Last week I wrote an article on SEO, today I realized I was putting the horse before the buggy.
Before anyone concentrates on search engine optimization they have to decide what their site needs to do.
What do you want your site to do? Do you want people to sign up for your news letter? Buy your product? Do you want to generate leads? Attract more readers? Funnel traffic to your Facebook page? Earn donations?
In other words, how do you want your site to make you money?
The first step to an effective website is a clear decision of what your website is for. The second step is measurement.
Enter Google Analytics. This amazing tool will let you track conversions, bounce rate, traffic sources and clicks (and a whole lot more). All you need to do is add a few short lines of code to the HTML file on your site. When you sign up Google walks you through the process on how to do so. If that’s something you’re not comfortable with, call up your web developer. Whoever built your site should be able to do this in under a minute. I’d try to get them to do it for free…
Since we know what we want our site to do, we can have Google help us track how well it does it by defining goals. As they put it
“Goal conversions are the primary metric for measuring how well your site fulfills business objectives. A goal is a website page which a visitor reaches once they have made a purchase or completed another desired action, such as a registration or download.”
So, say you want people to sign up for your newsletter.
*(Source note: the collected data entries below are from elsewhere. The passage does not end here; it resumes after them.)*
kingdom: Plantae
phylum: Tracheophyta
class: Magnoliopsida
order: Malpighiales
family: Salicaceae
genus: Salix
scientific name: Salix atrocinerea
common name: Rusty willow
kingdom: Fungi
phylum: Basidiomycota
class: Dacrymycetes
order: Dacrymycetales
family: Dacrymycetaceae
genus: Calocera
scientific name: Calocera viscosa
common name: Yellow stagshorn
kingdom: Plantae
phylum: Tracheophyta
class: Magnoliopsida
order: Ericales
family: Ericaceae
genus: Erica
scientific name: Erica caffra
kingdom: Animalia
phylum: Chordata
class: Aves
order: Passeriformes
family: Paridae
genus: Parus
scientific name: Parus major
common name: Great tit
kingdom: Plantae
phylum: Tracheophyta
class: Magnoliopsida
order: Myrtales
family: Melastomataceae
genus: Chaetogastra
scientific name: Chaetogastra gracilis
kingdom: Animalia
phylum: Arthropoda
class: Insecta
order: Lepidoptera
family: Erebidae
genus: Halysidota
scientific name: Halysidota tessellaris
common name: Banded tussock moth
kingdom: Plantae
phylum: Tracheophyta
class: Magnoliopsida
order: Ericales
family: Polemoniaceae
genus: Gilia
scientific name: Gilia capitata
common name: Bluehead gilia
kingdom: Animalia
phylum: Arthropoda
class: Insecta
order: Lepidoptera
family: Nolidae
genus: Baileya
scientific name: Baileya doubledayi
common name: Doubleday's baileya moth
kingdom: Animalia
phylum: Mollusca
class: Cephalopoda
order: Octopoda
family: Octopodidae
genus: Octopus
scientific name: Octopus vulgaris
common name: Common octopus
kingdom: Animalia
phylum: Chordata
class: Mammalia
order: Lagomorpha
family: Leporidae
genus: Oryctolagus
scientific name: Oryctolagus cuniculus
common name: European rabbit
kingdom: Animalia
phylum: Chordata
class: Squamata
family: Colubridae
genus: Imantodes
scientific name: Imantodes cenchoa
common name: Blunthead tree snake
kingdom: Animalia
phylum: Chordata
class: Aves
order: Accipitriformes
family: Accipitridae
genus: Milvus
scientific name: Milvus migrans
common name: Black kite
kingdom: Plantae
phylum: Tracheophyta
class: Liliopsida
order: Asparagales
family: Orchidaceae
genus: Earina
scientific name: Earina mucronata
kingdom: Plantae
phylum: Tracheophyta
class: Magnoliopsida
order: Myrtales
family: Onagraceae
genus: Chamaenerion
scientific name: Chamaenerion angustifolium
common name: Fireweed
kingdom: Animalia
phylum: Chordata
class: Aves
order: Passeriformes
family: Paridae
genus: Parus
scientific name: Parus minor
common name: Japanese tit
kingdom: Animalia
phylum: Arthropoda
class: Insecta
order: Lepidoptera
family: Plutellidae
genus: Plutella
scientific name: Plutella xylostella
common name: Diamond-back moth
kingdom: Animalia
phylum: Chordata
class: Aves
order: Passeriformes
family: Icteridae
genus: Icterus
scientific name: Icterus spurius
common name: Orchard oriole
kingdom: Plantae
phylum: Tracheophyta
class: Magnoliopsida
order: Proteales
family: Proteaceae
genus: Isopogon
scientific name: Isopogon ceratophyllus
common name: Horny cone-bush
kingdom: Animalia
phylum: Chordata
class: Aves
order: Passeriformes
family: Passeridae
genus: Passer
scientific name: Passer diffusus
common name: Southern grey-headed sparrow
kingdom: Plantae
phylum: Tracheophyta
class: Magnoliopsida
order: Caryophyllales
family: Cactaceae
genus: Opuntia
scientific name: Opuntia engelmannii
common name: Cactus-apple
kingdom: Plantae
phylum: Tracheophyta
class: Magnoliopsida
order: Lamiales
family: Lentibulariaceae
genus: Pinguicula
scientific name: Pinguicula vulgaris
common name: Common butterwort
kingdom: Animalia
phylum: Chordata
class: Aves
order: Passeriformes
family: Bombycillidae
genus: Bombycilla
Your site might be set up so that once the user clicks submit and gives you their email address, they are taken to a page that says “Thanks for signing up for the news letter!” You would want to set a goal with a URL destination pointing to that site. Now you are measuring how well your site is working.
I have two sets of goals on this site. First, I want to know how many people are trying to find out more info about buying the book. So, I have a goal defined as visits to the book’s page. Second, I want people to read what I write! So, I have a goal set up defined as time spent on the site. In my case I chose 1.5 minutes, because that’s how long I figure it takes to skim most of the articles here. You can even set up funnels that will let you define a series of steps that count as a goal. For example, if your site has two routes a user can take to make a purchase these could each be funnels and you could track which way works better for users by seeing how many people complete each funnel.
These are the two actions that are likely to make this site money (and I need it to…) the other action is people clicking on the ads (visit our sponsors! please.) but that is all tracked from AdSense, Google’s advertising delivery service.
So far, I’m very pleased with how many people want to find out more about the book (I’m waiting on the 2nd proof now. If it looks good it comes out mid July!) Nearly 25% of the people who visit the site click to find out more about the book. But, my bounce rate is too high! So expect to see some changes on the site soon… too many new visitors aren’t staying long enough or visiting more than one page. I’ll be sure to update you on my experiments to bring this number down.
Once you start gathering information about your site’s performance, you can start improving it! Are people not finding your product? Are they bouncing (leaving immediately)? Google Analytics can help you understand where people are clicking and how they are navigating your site. Then, you can begin to improve your site’s money making potential.